Task objective
Pull out each line of the records holding the string "hand".

Available data
- - - -

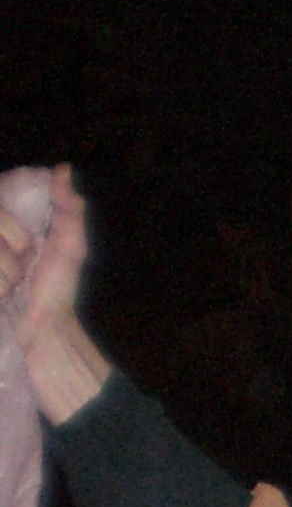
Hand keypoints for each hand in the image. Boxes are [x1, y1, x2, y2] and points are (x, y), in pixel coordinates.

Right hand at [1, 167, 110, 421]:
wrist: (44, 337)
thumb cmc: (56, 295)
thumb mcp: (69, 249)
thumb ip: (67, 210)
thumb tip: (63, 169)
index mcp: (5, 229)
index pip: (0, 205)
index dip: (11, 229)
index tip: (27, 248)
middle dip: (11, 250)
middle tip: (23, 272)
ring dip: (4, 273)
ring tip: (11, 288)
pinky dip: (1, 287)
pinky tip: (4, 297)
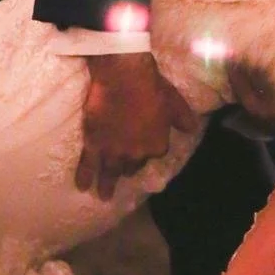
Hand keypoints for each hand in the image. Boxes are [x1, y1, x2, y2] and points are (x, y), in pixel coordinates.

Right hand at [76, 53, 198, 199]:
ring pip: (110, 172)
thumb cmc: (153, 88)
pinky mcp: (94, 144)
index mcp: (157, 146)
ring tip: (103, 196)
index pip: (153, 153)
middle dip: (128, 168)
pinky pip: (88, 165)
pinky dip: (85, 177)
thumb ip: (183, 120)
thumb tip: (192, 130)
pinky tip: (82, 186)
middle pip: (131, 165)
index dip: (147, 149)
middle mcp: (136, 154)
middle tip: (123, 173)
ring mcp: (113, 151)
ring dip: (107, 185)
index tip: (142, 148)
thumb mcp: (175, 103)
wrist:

- - - -

Written answer
Hand keypoints for each hand in the image. Boxes are [x1, y1, x2, y2] and points are (x, y), in pixel coordinates.
Right hand at [1, 167, 110, 421]:
Hand keypoints for each hand in the image. Boxes are [x1, y1, x2, y2] and points are (x, y), in pixel coordinates.
Right hand at [76, 53, 198, 199]:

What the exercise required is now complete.